CURRENT: Tides of Contemporary Design
"CURRENT: Tides of Contemporary Design." Image by Marcus Vinicius De Paula.
Organized by sculptor Marcus Vinicius De Paula and his partner Tess De Paula, CURRENT: Tides of Contemporary Design was the second showing of work under the CURRENT title (the inaugural exhibition happened last year). The showcase looked at the overlap between fine art and design and featured 17 emerging designer-fabricators and studios (Natalia Landowska, Simon Johns, Benjamin Kapoor, among others) based in and around New York, with a few additions from farther afield. With a cohesive arch of material exploration, the work was playful and vibrant, divided into two rooms: one for the brightly colored, uniquely formed in-your-face work, the other a softer reprieve of layered lighting, furniture, and sculpture with no less exquisite detail. “This spring’s selection has a playful vibrancy, with bold colors and surprising finishes,” notes Tess De Paula. “New York represents a deep pool of talent with the daring vision and technical skill needed to make such works.”
MASA GALLERY: Intervención/Intersección
Frida Escobedo's "Creek Bench" at MASA Gallery's "Intervención/Intersección" show.

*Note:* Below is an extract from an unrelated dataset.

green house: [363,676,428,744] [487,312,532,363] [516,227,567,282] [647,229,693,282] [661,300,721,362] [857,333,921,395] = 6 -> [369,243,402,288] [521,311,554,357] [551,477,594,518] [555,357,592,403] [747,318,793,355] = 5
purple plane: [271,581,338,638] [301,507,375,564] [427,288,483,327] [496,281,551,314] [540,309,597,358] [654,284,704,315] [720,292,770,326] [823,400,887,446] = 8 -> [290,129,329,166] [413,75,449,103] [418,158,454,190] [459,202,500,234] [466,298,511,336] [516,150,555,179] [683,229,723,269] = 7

Image by Caylon Hackwith.
Making its New York debut, the Mexico City-based MASA Gallery—known for its site-specific, nomadic shows—opened its ambitious U.S. iteration, Intervención/Intersección, in a former post office beneath the Rockefeller Center. Featuring Mexico-based artists, architects, and designers (notable names include architect Frida Escobedo, lighting designer Héctor Esrawe, and Ewe Studio), the work works together, tapping into the past and present of Mexican design—from detailed forms created through traditional craftsmanship, to pieces that take cues from more recent pieces such as the Acapulco chair. Escobedo’s Creek Bench chair is a knockout, its metallic chains flow elegantly off the central form, while also hinting at a rebellious, punk-rock edge.
Intervención/Intersección is open through June 24.

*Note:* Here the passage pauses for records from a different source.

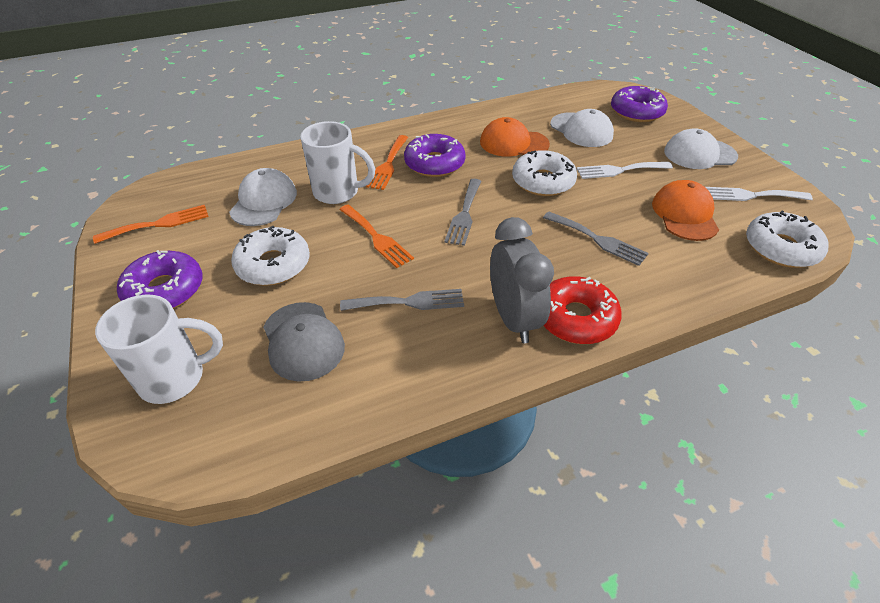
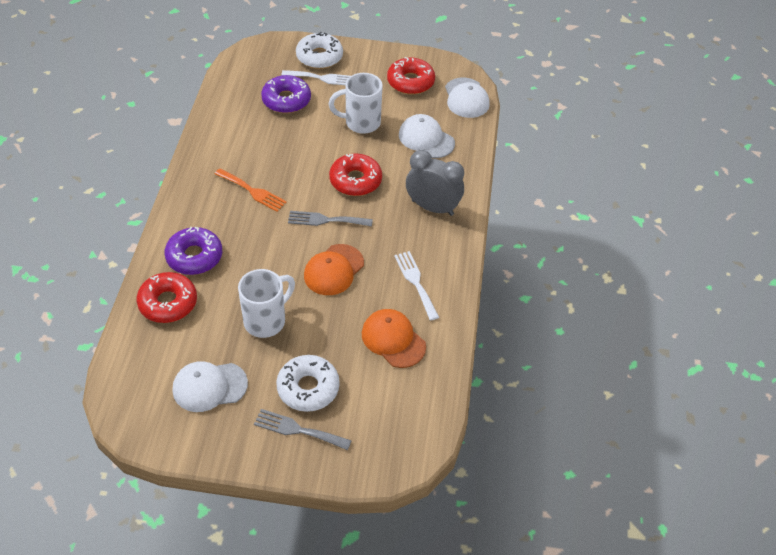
grey cap: [263,302,345,382] = 1 -> none = 0
grey fork: [340,289,464,311] [444,179,481,246] [543,212,649,266] = 3 -> [254,409,352,450] [288,211,373,227] = 2
orange fork: [93,205,209,244] [339,205,414,268] [366,135,408,190] = 3 -> [215,169,287,212] = 1
purple donut: [117,250,202,309] [404,134,466,177] [611,86,668,122] = 3 -> [165,227,222,275] [261,75,311,113] = 2
red donut: [543,277,622,344] = 1 -> [137,272,197,323] [329,154,382,196] [387,57,435,95] = 3
white donut: [231,226,310,286] [512,150,577,196] [746,210,829,268] = 3 -> [276,355,340,412] [296,32,343,69] = 2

BLACK FOLKS IN DESIGN: Spotlight One
"Spotlight One" at the Ace Brooklyn is the first exhibition by Black Folks in Design. Image by Kelly Marshall.

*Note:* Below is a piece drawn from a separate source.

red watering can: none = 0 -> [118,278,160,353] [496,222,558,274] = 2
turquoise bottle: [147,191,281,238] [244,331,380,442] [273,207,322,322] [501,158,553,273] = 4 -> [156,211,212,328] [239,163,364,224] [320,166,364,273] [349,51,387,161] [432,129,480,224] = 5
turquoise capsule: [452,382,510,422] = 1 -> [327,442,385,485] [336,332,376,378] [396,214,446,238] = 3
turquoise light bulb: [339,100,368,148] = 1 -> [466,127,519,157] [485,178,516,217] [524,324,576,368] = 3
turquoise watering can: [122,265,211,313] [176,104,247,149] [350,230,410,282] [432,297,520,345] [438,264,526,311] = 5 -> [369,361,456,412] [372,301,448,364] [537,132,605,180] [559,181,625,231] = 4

For its inaugural showing, Black Folks in Design—a collective network that connects Black designers across disciplines—debuted work from six designers and studios at Ace Brooklyn. Black Folks in Design was founded by Little Wing Lee, who in addition to serving as the design director of Ace Hotel group’s Atelier Ace, also helms her own interior design practice, Studio & Projects. The seven works on display demonstrate the diversity of talent and aesthetics of Black designers—from Lee’s narrative-driven textiles to the delightfully deceiving chair by Luam Malake (she’s playing with materials and expectations).
Spotlight One will be on view through June 29.